Copy out the part of the forum thread on saving lawn grass cuttings for winter between "Hubby and I" and "on it's own.", inclusive, and substitute "grass clippings" for "lawn mower trimmings".

## Passage provided
-- START --
# A silly grass question-can you keep lawn grass cuttings for winter?



## chicks & ducks (Mar 8, 2011)

I just posted this on byc as well...

Hubby and I were discussing how-if the goats and alpacas eat grass etc in the summer is it possible to save lawn mower trimmings to give in winter in addition to the hay we have to buy?  Perhaps a silly question-but we're wondering none the less.

If it IS possible to keep-how do you store it? We normally just chuck ours on the compost pile and it disappears on it's own.


----------



## DonnaBelle (Mar 8, 2011)

Hi,

Well, I do know that hay has to be left in the field to dry before it's bailed.  If not dry, it molds and is not good.

So if you could get the grass dryed out, I would think that might work.  But you need to keep if from getting wet.

DonnaBelle


----------



## sammileah (Mar 8, 2011)

I store mine in garbage bags with as much air squeezed out as possable.    couple things tend to happen.  
1. if to moist it is compost
2. turns into silage (good protien) 
3. molds and it goes to compost
4. drys nice and works great for feed and bedding.

keep in mind most lawns are grass that has little nutrients.  now mine is very weedy so


----------



## getchasome (Mar 8, 2011)
-- END --
## Dataset records
-- START --
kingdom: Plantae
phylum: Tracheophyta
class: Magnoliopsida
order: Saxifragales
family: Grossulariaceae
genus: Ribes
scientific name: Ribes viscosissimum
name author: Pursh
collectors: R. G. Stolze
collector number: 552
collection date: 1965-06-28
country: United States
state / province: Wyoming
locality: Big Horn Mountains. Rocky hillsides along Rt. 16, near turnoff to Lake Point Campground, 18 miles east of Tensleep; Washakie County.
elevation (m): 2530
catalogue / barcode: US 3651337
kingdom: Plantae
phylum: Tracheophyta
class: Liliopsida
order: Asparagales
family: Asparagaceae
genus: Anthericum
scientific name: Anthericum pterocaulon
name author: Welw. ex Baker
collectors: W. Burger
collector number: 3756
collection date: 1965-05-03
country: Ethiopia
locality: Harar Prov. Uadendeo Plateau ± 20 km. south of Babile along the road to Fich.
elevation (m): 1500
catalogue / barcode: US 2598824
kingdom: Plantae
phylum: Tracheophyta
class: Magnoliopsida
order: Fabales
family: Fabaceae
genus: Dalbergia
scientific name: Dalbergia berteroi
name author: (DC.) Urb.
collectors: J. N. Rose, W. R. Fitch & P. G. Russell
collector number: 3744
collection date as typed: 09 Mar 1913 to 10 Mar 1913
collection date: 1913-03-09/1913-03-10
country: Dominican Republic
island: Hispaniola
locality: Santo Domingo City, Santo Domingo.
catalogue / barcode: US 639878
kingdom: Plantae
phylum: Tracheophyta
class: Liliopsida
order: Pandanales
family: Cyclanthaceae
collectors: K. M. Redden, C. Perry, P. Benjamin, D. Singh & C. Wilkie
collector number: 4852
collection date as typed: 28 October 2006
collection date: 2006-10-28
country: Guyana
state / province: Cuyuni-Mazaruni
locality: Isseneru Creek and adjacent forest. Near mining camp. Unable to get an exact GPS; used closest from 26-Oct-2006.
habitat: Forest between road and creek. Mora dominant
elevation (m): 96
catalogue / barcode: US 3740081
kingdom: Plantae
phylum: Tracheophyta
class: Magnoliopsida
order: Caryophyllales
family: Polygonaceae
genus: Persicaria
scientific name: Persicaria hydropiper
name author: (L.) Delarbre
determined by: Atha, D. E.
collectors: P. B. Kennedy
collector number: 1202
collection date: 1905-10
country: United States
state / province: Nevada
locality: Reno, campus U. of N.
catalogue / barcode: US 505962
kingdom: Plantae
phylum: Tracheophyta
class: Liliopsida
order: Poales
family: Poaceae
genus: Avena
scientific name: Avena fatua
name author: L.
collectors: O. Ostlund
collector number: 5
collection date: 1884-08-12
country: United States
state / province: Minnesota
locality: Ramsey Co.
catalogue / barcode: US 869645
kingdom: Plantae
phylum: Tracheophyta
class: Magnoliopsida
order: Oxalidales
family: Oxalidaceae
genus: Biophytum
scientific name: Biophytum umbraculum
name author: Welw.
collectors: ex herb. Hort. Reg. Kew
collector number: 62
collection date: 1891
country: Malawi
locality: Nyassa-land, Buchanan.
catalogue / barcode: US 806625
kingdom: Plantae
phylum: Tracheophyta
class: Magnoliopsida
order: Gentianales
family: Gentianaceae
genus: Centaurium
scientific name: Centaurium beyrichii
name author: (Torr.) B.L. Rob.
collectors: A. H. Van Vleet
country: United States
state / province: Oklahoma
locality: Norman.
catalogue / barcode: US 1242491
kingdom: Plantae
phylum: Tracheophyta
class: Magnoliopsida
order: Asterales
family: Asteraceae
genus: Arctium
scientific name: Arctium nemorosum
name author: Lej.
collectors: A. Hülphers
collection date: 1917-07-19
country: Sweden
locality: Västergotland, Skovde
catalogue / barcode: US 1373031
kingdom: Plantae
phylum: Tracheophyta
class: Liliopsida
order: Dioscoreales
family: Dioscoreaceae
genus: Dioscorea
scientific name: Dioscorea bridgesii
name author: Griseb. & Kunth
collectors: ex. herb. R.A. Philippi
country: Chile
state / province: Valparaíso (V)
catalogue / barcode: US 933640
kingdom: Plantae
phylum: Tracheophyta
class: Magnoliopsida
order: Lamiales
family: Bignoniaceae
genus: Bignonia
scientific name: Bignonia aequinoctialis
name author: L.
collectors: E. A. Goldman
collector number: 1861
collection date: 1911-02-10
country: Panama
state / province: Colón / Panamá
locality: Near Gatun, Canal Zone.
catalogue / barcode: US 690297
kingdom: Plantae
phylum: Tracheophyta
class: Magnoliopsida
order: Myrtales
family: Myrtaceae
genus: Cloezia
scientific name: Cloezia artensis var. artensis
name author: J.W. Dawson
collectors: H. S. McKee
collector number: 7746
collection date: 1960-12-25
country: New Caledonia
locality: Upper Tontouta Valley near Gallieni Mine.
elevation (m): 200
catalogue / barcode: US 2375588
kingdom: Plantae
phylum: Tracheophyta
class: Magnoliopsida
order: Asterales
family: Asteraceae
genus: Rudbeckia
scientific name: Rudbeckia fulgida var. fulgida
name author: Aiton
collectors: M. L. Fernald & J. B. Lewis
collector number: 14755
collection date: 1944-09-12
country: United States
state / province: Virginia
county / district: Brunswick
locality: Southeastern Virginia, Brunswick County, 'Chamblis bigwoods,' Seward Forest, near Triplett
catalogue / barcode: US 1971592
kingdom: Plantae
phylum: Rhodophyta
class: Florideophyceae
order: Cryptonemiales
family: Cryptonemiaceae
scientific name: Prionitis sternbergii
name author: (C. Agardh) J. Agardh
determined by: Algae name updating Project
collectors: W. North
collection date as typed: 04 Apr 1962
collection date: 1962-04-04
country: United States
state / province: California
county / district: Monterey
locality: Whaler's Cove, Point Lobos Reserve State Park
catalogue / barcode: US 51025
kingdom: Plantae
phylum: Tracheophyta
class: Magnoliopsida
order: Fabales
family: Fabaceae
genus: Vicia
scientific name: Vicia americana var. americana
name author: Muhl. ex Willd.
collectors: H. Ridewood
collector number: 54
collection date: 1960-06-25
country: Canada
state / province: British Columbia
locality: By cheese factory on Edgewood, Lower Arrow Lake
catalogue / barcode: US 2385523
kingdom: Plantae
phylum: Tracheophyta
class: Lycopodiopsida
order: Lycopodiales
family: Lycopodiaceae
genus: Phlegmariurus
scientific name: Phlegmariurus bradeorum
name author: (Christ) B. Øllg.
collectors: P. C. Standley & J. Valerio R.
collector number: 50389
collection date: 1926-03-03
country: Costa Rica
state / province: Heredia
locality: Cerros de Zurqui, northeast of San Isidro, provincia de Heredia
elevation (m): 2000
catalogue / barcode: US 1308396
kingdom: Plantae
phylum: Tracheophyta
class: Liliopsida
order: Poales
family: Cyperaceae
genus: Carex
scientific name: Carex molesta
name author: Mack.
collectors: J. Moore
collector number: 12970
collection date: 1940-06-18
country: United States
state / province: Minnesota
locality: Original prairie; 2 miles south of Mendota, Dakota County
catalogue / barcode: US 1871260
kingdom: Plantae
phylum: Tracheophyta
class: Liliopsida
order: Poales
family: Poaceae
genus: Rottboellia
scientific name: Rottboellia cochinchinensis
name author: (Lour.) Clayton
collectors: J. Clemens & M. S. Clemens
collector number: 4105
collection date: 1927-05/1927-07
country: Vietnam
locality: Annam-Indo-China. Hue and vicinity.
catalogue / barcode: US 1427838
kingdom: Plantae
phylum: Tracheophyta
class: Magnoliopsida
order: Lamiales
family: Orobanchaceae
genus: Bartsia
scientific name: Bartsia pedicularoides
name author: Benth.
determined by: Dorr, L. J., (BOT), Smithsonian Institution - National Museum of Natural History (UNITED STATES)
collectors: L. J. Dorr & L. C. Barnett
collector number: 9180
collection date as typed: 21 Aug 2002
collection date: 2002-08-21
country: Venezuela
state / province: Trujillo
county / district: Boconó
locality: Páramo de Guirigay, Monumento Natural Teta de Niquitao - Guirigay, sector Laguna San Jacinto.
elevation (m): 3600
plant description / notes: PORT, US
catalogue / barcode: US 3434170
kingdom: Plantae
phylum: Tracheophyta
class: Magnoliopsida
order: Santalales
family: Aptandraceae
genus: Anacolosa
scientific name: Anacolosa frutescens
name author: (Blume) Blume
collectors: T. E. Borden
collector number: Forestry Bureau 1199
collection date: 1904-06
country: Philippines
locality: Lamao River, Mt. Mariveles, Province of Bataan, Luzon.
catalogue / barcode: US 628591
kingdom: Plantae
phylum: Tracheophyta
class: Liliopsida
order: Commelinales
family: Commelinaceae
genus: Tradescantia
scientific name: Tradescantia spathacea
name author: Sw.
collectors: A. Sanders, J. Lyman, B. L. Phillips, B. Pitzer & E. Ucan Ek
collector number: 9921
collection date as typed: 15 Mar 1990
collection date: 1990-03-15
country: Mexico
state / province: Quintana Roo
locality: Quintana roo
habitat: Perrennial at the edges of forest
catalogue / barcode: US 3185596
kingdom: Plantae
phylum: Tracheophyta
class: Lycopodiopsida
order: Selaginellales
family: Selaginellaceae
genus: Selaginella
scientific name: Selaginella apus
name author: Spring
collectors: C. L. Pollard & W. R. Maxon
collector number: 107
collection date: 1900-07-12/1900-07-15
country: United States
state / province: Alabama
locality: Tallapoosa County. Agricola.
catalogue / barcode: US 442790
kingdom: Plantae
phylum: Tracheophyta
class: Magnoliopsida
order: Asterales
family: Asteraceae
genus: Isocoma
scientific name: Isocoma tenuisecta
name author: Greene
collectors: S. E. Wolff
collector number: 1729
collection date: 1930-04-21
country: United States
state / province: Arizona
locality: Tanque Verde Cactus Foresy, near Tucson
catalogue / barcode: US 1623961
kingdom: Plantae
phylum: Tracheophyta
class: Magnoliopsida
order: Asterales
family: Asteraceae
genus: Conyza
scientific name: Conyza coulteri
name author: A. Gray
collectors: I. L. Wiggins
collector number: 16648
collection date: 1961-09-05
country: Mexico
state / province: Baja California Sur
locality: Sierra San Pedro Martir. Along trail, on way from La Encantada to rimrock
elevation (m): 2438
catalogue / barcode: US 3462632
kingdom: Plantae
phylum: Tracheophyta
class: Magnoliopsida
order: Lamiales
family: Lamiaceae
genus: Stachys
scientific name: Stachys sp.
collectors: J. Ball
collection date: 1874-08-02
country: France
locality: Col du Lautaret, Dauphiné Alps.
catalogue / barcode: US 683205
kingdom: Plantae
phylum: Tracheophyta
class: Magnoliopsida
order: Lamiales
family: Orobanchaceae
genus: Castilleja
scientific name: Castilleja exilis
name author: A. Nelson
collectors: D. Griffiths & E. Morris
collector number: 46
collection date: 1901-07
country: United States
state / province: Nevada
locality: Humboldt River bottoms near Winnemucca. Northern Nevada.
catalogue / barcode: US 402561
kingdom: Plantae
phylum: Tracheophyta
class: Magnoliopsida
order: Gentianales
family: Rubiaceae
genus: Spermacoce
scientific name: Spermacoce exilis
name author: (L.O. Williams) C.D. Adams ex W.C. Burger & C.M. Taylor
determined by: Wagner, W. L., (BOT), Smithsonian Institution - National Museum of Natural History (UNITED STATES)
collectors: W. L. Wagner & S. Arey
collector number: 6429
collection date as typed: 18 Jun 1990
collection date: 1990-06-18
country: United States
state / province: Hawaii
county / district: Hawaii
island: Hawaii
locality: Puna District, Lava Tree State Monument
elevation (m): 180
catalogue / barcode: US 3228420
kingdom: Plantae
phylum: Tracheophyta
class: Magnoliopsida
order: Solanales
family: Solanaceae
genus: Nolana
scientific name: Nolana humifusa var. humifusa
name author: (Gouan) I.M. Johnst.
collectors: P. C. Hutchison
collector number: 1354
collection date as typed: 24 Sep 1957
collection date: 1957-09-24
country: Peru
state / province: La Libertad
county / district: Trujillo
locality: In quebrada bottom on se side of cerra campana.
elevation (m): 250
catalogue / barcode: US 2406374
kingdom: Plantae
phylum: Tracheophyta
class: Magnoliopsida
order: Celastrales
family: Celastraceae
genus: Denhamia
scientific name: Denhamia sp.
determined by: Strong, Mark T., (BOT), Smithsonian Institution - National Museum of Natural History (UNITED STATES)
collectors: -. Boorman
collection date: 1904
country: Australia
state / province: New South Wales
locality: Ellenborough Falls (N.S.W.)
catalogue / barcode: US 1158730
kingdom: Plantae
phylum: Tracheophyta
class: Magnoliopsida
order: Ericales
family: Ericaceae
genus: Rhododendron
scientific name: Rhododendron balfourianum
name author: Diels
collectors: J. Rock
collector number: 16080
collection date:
-- END --
## Right answer
Hubby and I were discussing how-if the goats and alpacas eat grass etc in the summer is it possible to save grass clippings to give in winter in addition to the hay we have to buy?  Perhaps a silly question-but we're wondering none the less.

If it IS possible to keep-how do you store it? We normally just chuck ours on the compost pile and it disappears on it's own.